9 Section 45(2)(a)(ii) of the Act prohibits a corporation (defined in s 4 to include a foreign corporation) from making a contract or arrangement or arriving at an understanding that includes a provision the purpose or likely effect of which is to substantially lessen competition. Section 45(2)(b)(ii) prohibits giving effect to such a provision. At the relevant time, s 45A deemed a provision in a contract, arrangement or understanding made with the purpose or actual or likely effect of fixing, controlling or maintaining a price for services to have the purpose or likely effect of substantially lessening competition. "Competition" is defined in s 45(3) for the purposes of the section (and s 45A) as competition in any market in which a corporation that is a party to the contract, arrangement or understanding supplies or acquires or is likely to supply or acquire goods or services or would be likely to do so but for the provision.
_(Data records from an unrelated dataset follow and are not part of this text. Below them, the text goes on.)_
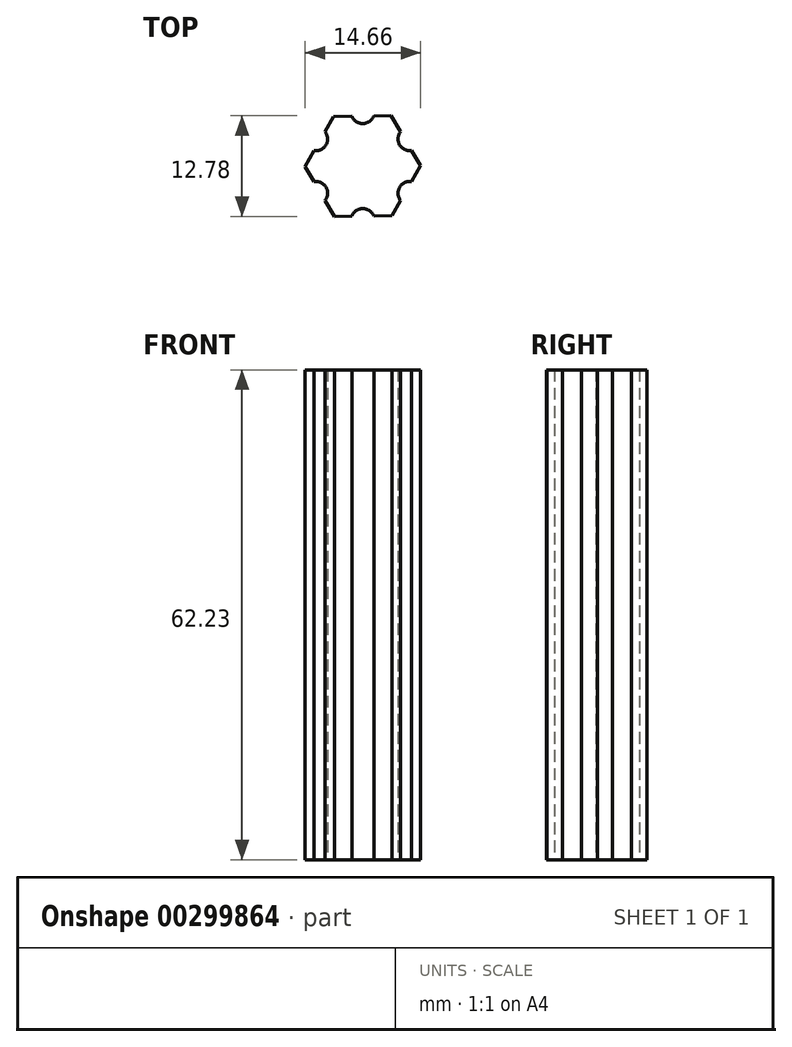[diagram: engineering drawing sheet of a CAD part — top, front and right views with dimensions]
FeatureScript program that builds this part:
annotation { "Feature Type Name" : "Feature", "Feature Type Description" : "" }
export const myFeature = defineFeature(function(context is Context, id is Id, definition is map)
    precondition{}
    {
        {
            var Q0;
            Q0=qCreatedBy(makeId("Top.planeOp"),FACE);
            var sketch = newSketch(context, id + "F0", { "sketchPlane" : qUnion([Q0])});
            skCircle(sketch, "E0.cCircle", {"center": v(0, 0) * mm, "radius": 6.35 * mm, "construction": true});
            skLineSegment(sketch, "E0.0", {"start": v(-3.6, -6.4) * mm, "end": v(-7.33, -0.08) * mm});
            skLineSegment(sketch, "E0.1", {"start": v(-7.33, -0.08) * mm, "end": v(-3.74, 6.3) * mm});
            skLineSegment(sketch, "E0.2", {"start": v(-3.74, 6.3) * mm, "end": v(3.6, 6.4) * mm});
            skLineSegment(sketch, "E0.3", {"start": v(3.6, 6.4) * mm, "end": v(7.33, 0.08) * mm});
            skLineSegment(sketch, "E0.4", {"start": v(7.33, 0.08) * mm, "end": v(3.74, -6.3) * mm});
            skLineSegment(sketch, "E0.5", {"start": v(3.74, -6.3) * mm, "end": v(-3.6, -6.4) * mm});
            skPoint(sketch, "E0.0.midPoint", {"position": v(-5.46, -3.24) * mm});
            skSolve(sketch);
        }
        {
            var Q0;
            Q0=makeQuery(id+"F0.imprint","IMPRINT",FACE,{"disambiguationData":[TD([[makeQuery(id+"F0.imprint","IMPRINT",EDGE,{"derivedFrom":sQuery(id+"F0.wireOp",EDGE,"E0.0")}),-1.0]])]});
            extrude(context, id + "F1", {"entities" : qUnion([Q0]), "depth" : 62.23 * mm});
        }
        {
            var Q0;
            Q0=makeQuery(id+"F1.opExtrude","CAP_FACE",FACE,{"disambiguationData":[OSD([sQuery(id+"F0.wireOp",EDGE,"E0.0"),sQuery(id+"F0.wireOp",EDGE,"E0.1"),sQuery(id+"F0.wireOp",EDGE,"E0.2"),sQuery(id+"F0.wireOp",EDGE,"E0.3"),sQuery(id+"F0.wireOp",EDGE,"E0.4"),sQuery(id+"F0.wireOp",EDGE,"E0.5")])],"isStart":true});
            var sketch = newSketch(context, id + "F2", { "sketchPlane" : qUnion([Q0])});
            skArc(sketch, "E1", {"start": v(-1.4, 6.37) * mm, "mid": v(-0.01, 5.4) * mm, "end": v(1.4, 6.34) * mm});
            skArc(sketch, "E2.1.0", {"start": v(-6.21, 1.98) * mm, "mid": v(-4.68, 2.69) * mm, "end": v(-4.8, 4.37) * mm});
            skArc(sketch, "E2.2.0", {"start": v(-4.82, -4.4) * mm, "mid": v(-4.67, -2.7) * mm, "end": v(-6.18, -1.96) * mm});
            skArc(sketch, "E2.3.0", {"start": v(1.4, -6.37) * mm, "mid": v(0.01, -5.4) * mm, "end": v(-1.4, -6.34) * mm});
            skArc(sketch, "E2.4.0", {"start": v(6.21, -1.98) * mm, "mid": v(4.68, -2.69) * mm, "end": v(4.8, -4.37) * mm});
            skArc(sketch, "E2.5.0", {"start": v(4.82, 4.4) * mm, "mid": v(4.67, 2.7) * mm, "end": v(6.18, 1.96) * mm});
            skPoint(sketch, "E2.center", {"position": v(0, 0) * mm});
            skSolve(sketch);
        }
        {
            var Q0;
            {var subQ0=sQuery(id+"F2.wireOp",EDGE,"E2.1.0");Q0=makeQuery(id+"F2.imprint","IMPRINT",FACE,{"disambiguationData":[TD([[makeQuery(id+"F2.imprint","IMPRINT",EDGE,{"derivedFrom":subQ0}),1.0]])]});}
            var Q1;
            {var subQ0=sQuery(id+"F2.wireOp",EDGE,"E1");Q1=makeQuery(id+"F2.imprint","IMPRINT",FACE,{"disambiguationData":[TD([[makeQuery(id+"F2.imprint","IMPRINT",EDGE,{"derivedFrom":subQ0}),1.0]])]});}
            var Q2;
            {var subQ0=sQuery(id+"F2.wireOp",EDGE,"E2.5.0");Q2=makeQuery(id+"F2.imprint","IMPRINT",FACE,{"disambiguationData":[TD([[makeQuery(id+"F2.imprint","IMPRINT",EDGE,{"derivedFrom":subQ0}),1.0]])]});}
            var Q3;
            {var subQ0=sQuery(id+"F2.wireOp",EDGE,"E2.4.0");Q3=makeQuery(id+"F2.imprint","IMPRINT",FACE,{"disambiguationData":[TD([[makeQuery(id+"F2.imprint","IMPRINT",EDGE,{"derivedFrom":subQ0}),1.0]])]});}
            var Q4;
            {var subQ0=sQuery(id+"F2.wireOp",EDGE,"E2.3.0");Q4=makeQuery(id+"F2.imprint","IMPRINT",FACE,{"disambiguationData":[TD([[makeQuery(id+"F2.imprint","IMPRINT",EDGE,{"derivedFrom":subQ0}),1.0]])]});}
            var Q5;
            {var subQ0=sQuery(id+"F2.wireOp",EDGE,"E2.2.0");Q5=makeQuery(id+"F2.imprint","IMPRINT",FACE,{"disambiguationData":[TD([[makeQuery(id+"F2.imprint","IMPRINT",EDGE,{"derivedFrom":subQ0}),1.0]])]});}
            var Q6;
            Q6=makeQuery(id+"F1.opExtrude","CAP_FACE",FACE,{"disambiguationData":[OSD([sQuery(id+"F0.wireOp",EDGE,"E0.0"),sQuery(id+"F0.wireOp",EDGE,"E0.1"),sQuery(id+"F0.wireOp",EDGE,"E0.2"),sQuery(id+"F0.wireOp",EDGE,"E0.3"),sQuery(id+"F0.wireOp",EDGE,"E0.4"),sQuery(id+"F0.wireOp",EDGE,"E0.5")])],"isStart":false});
            extrude(context, id + "F3", {"entities" : qUnion([Q0, Q1, Q2, Q3, Q4, Q5]), "operationType" : NewBodyOperationType.REMOVE, "endBound" : BoundingType.UP_TO_SURFACE, "oppositeDirection" : true, "endBoundEntityFace" : qUnion([Q6]), "depth" : 25.4 * mm});
        }
        {
            var Q0;
            Q0=makeQuery(id+"F1.opExtrude","CAP_FACE",FACE,{"disambiguationData":[OSD([sQuery(id+"F0.wireOp",EDGE,"E0.0"),sQuery(id+"F0.wireOp",EDGE,"E0.1"),sQuery(id+"F0.wireOp",EDGE,"E0.2"),sQuery(id+"F0.wireOp",EDGE,"E0.3"),sQuery(id+"F0.wireOp",EDGE,"E0.4"),sQuery(id+"F0.wireOp",EDGE,"E0.5")])],"isStart":false});
            extrude(context, id + "F4", {"entities" : qUnion([Q0]), "operationType" : NewBodyOperationType.ADD, "depth" : 10.8 * mm});
        }
        {
            var Q0;
            Q0=makeQuery(id+"F4.opExtrude","CAP_FACE",FACE,{"disambiguationData":[OSD([sQuery(id+"F0.wireOp",EDGE,"E0.0"),sQuery(id+"F0.wireOp",EDGE,"E0.1"),sQuery(id+"F0.wireOp",EDGE,"E0.2"),sQuery(id+"F0.wireOp",EDGE,"E0.3"),sQuery(id+"F0.wireOp",EDGE,"E0.4"),sQuery(id+"F0.wireOp",EDGE,"E0.5")])],"isStart":false});
            extrude(context, id + "F5", {"entities" : qUnion([Q0]), "operationType" : NewBodyOperationType.REMOVE, "oppositeDirection" : true, "depth" : 10.8 * mm});
        }
    });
10 "Market" is defined in s 4E for relevant purposes as a market in Australia and includes a market for goods or services and other goods or services that may be substituted for, or are otherwise competitive with, them. For the purpose of this proceeding the parties accept that during the relevant period the relevant market or markets included outbound freight from Indonesia to several other countries including Australia and that that is a "market" within the meaning of s 4E. Thai's competitors in this market included Singapore Airlines (and later its subsidiary, Singapore Air Cargo) British Airways, Emirates, Cathay Pacific, Qantas, Garuda, Korean Air Lines, Cargolux and Malaysia Airlines.
11 Thai has made admissions and the parties have agreed upon the facts pursuant to s 191 of the Evidence Act 1995 (Cth). Section 191 provides that, unless the Court gives leave, where the parties to a proceeding have agreed that a fact is not for the purposes of the proceeding to be disputed, evidence is not required to prove it and may not be adduced to contradict or qualify it. As Stone J explained in Minister for the Environment, Heritage and the Arts v PGP Developments Pty Ltd (2010) 183 FCR 10 at [35], it nonetheless remains for the Court to determine whether the facts are to be accepted as true and to determine the weight to be attributed to them. That may depend on their inherent credibility and the coherence of the narrative. In that case her Honour referred to the possibility of mutually inconsistent agreed facts. That problem does not arise here. The facts agreed upon are inherently credible and the narrative is coherent. I accept them to be true.